Depending on the different task we want to perform we will need to have the dataset in various forms, thus we will generate three types of dataset: 
- `quotebank_brexit`: original dataset cleaned
- `aug_quotebank_brexit`: dataset filtered and augmented with the datas
- `oneh_quotebank_brexit`: dataset here categorical values are encoded as one hot vectors

Explain why we get ride of the None values rows, and why we get ride of multiple qids

### Remove quotations without precised speakers [only augmented quotebank]

In the `aug_quotebank_brexit` we will have a lot of information coming from the speaker such as the `nationality` or the `occupation`. However one can notice that sometimes the neural network didn't succeed in finding a speaker and fill `speaker` entry with `None` value. These missing values are difficult to handle as it would require to guess who told the quotation. One could think about training a classifier on the datas where the speaker is mentionned but it is actually a fastidious task that we are not able to manage. So unfortunaltely the last solution to get ride of these datas was chosen in the `aug_quotebank_brexit`.

An other issue comes from the fact that for one speaker many qids were mentionned. We interpreted this multiple values as multiple wikipedia pages that may point to the same person but in different langagues. This could also come from the fact that there exists multiple wikipedia pages that points to different persons as homonyms may exist. So when many qids are mentionned we check that all the attributes are similar for all the qids, if not, then we are not able to determine which qid is the right one so unfortunately we discard the row.

In [None]:
def check_consistent_qids(QIDS_original):
    QIDS = QIDS_original.copy()
    if len(QIDS) == 0:
        return pd.NA
    elif len(QIDS) == 1:
        return QIDS_original[0]
    else:
        while len(QIDS) > 1:
            first_idx = QIDS.pop(-1)
            try:
                first = df_attributes.loc[first_idx].fillna(0)
                second_idx = QIDS.pop(-1)
                try:
                    second = df_attributes.loc[second_idx].fillna(0)
                except KeyError:
                    QIDS.append(first_idx)
                    continue
            except KeyError:
                continue
            try: 
                if (first != second).sum() > 0:
                    return pd.NA
            except ValueError:
                return pd.NA
        return QIDS_original[0]

# Remove nan values
aug_quotebank_brexit = quotebank_brexit[quotebank_brexit.speaker != "None"]

# Remove speakers with multiple different qids
aug_quotebank_brexit.qids = aug_quotebank_brexit.qids.apply(check_consistent_qids)

# Dataset content
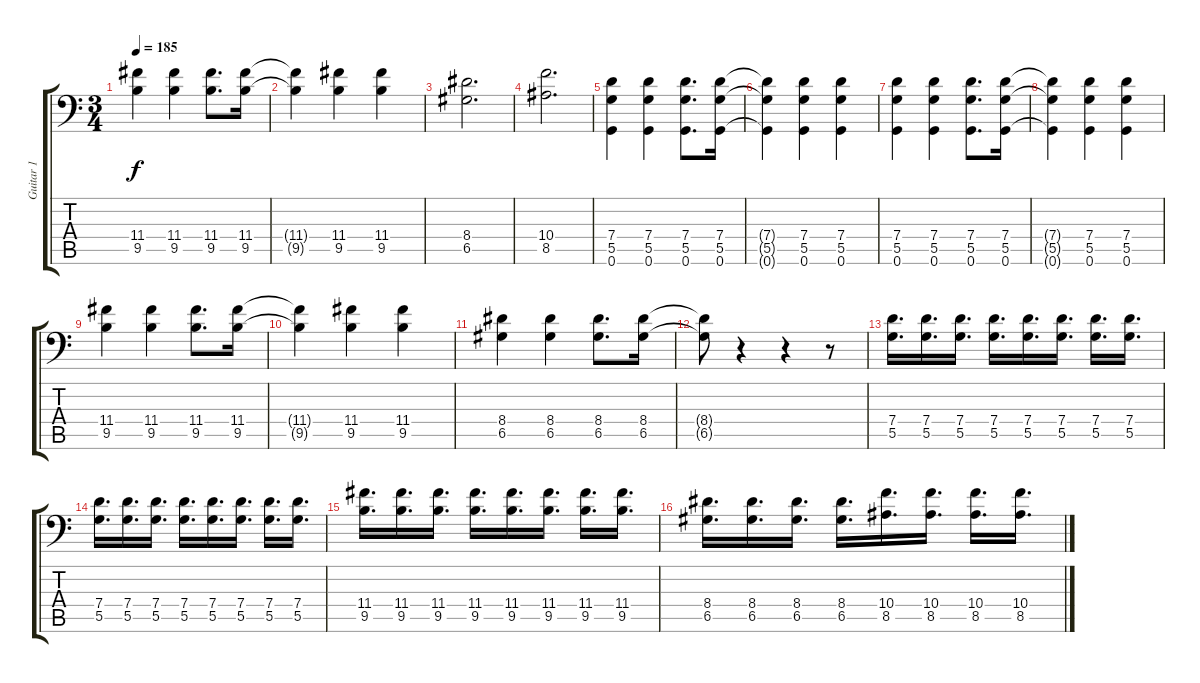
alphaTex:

\track ("Guitar 1" "Guitar 1") {instrument distortionguitar}
\staff {score tabs}
\tuning (A3 E3 C3 G2 D2 G1) {hide}
\ts (3 4)
\tempo 185
\clef f4
\ks c
(11.4 9.5).4{dy f} (11.4 9.5).4 (11.4 9.5).8{d} (11.4 9.5).16 |
(11.4{t} 9.5{t}).4 (11.4 9.5).4 (11.4 9.5).4 |
(8.4 6.5).2{d} |
(10.4 8.5).2{d} |
(7.4 5.5 0.6).4 (7.4 5.5 0.6).4 (7.4 5.5 0.6).8{d} (7.4 5.5 0.6).16 |
(7.4{t} 5.5{t} 0.6{t}).4 (7.4 5.5 0.6).4 (7.4 5.5 0.6).4 |
(7.4 5.5 0.6).4 (7.4 5.5 0.6).4 (7.4 5.5 0.6).8{d} (7.4 5.5 0.6).16 |
(7.4{t} 5.5{t} 0.6{t}).4 (7.4 5.5 0.6).4 (7.4 5.5 0.6).4 |
(11.4 9.5).4 (11.4 9.5).4 (11.4 9.5).8{d} (11.4 9.5).16 |
(11.4{t} 9.5{t}).4 (11.4 9.5).4 (11.4 9.5).4 |
(8.4 6.5).4 (8.4 6.5).4 (8.4 6.5).8{d} (8.4 6.5).16 |
(8.4{t} 6.5{t}).8 r.4 r.4 r.8 |
(7.4 5.5).16{d} (7.4 5.5).16{d} (7.4 5.5).16{d} (7.4 5.5).16{d} (7.4 5.5).16{d} (7.4 5.5).16{d} (7.4 5.5).16{d} (7.4 5.5).16{d} |
(7.4 5.5).16{d} (7.4 5.5).16{d} (7.4 5.5).16{d} (7.4 5.5).16{d} (7.4 5.5).16{d} (7.4 5.5).16{d} (7.4 5.5).16{d} (7.4 5.5).16{d} |
(11.4 9.5).16{d} (11.4 9.5).16{d} (11.4 9.5).16{d} (11.4 9.5).16{d} (11.4 9.5).16{d} (11.4 9.5).16{d} (11.4 9.5).16{d} (11.4 9.5).16{d} |
(8.4 6.5).16{d} (8.4 6.5).16{d} (8.4 6.5).16{d} (8.4 6.5).16{d} (10.4 8.5).16{d} (10.4 8.5).16{d} (10.4 8.5).16{d} (10.4 8.5).16{d}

# Objectives
A. Revise the part of the Quotebank dataset text that opens with "second_idx = QIDS.pop(-1)" and closes with "QIDS.append(first_idx)", swapping "second_idx" for "next_idx".
B. Pick up the Quotebank dataset text and carry it on from its last line.
The listing has no connection to the Quotebank dataset text.

# Task answers
A.
next_idx = QIDS.pop(-1)
                try:
                    second = df_attributes.loc[next_idx].fillna(0)
                except KeyError:
                    QIDS.append(first_idx)

B.
aug_quotebank_brexit = aug_quotebank_brexit[~aug_quotebank_brexit.qids.isna()]

# Merge the augmented quotebank brexit with df_attributes on qids
aug_quotebank_brexit = pd.merge(aug_quotebank_brexit, df_attributes, 'inner', left_on="qids", right_index=True)

# Let's have a look
print("New shape",aug_quotebank_brexit.shape)
aug_quotebank_brexit.head(2)

### Cleaning quotation duplicates

We identify that they were duplicates in quotations, or at least some quotations were already contained one in another as shown in the example below.

In [None]:
print(quotebank_brexit.loc[quotebank_brexit.quoteID == "2018-01-26-042810","quotation"].values)
print(quotebank_brexit.loc[quotebank_brexit.quoteID == "2018-01-26-042811","quotation"].values)

## What about the categorical features added

Let's have a look on the number of categorical values for each categorical feature we added. 

In [None]:
unique_values = {}

for col in columns_to_map:
    col_serie = aug_quotebank_brexit[col].copy()
    unique_values[col] = pd.unique(col_serie.apply(pd.Series).stack())
    print(col," : number of different categories = ",len(unique_values[col]))

## Identify Big sectors

We noticed that there were more than 800 different occupations, we would like to classify them in *supercategories*. To do so we proceeded as follows: 


Manage frequent keywords

In [None]:
# Data frame of the occupations
occupation_df = pd.DataFrame(unique_values["occupation"],columns=["occupation"])

key_words = []

# Loop over the occupations
for occupation in unique_values["occupation"]:
    # Split the occupation string and concatenate
    key_words += occupation.split()

# Convert to a Dataframe
key_words_df = pd.DataFrame(key_words,columns=["occupation"])
# Put all strings to lower
key_words_df.occupation = key_words_df.occupation.str.lower()
# For each key word count the number of occurences and sort by descending
key_words_df = key_words_df.groupby("occupation").size().reset_index(name="Count").sort_values(by="Count",ascending=False)

# If the classification has not been already done
if not exists("Brexit_datas/occupation_class/occupation_agg.csv"):
    key_words_df.to_csv("Brexit_datas/occupation_class/occupation_agg.csv")

print("Look at the most frequent keywords")
print(key_words_df.head(3))

answer = input("Is the classification of keywords done ?")

if (answer.lower() == "yes"):
    # Get the classified keywords
    key_words_classified = pd.read_csv("Brexit_datas/occupation_class/occupation_agg.csv",index_col=0)
    # Get ride of keywords that have not been classified
    key_words_classified = key_words_classified.loc[~key_words_classified.Category.isna()]
    # Manage the case when several categories have been entered
    key_words_classified.Category = key_words_classified.Category.apply(lambda x: x.split("-"))
    # let's have a look at the table
    print("Look at the output table")
    print(key_words_classified.head(3))
else:
    print("Then please classify the keywords")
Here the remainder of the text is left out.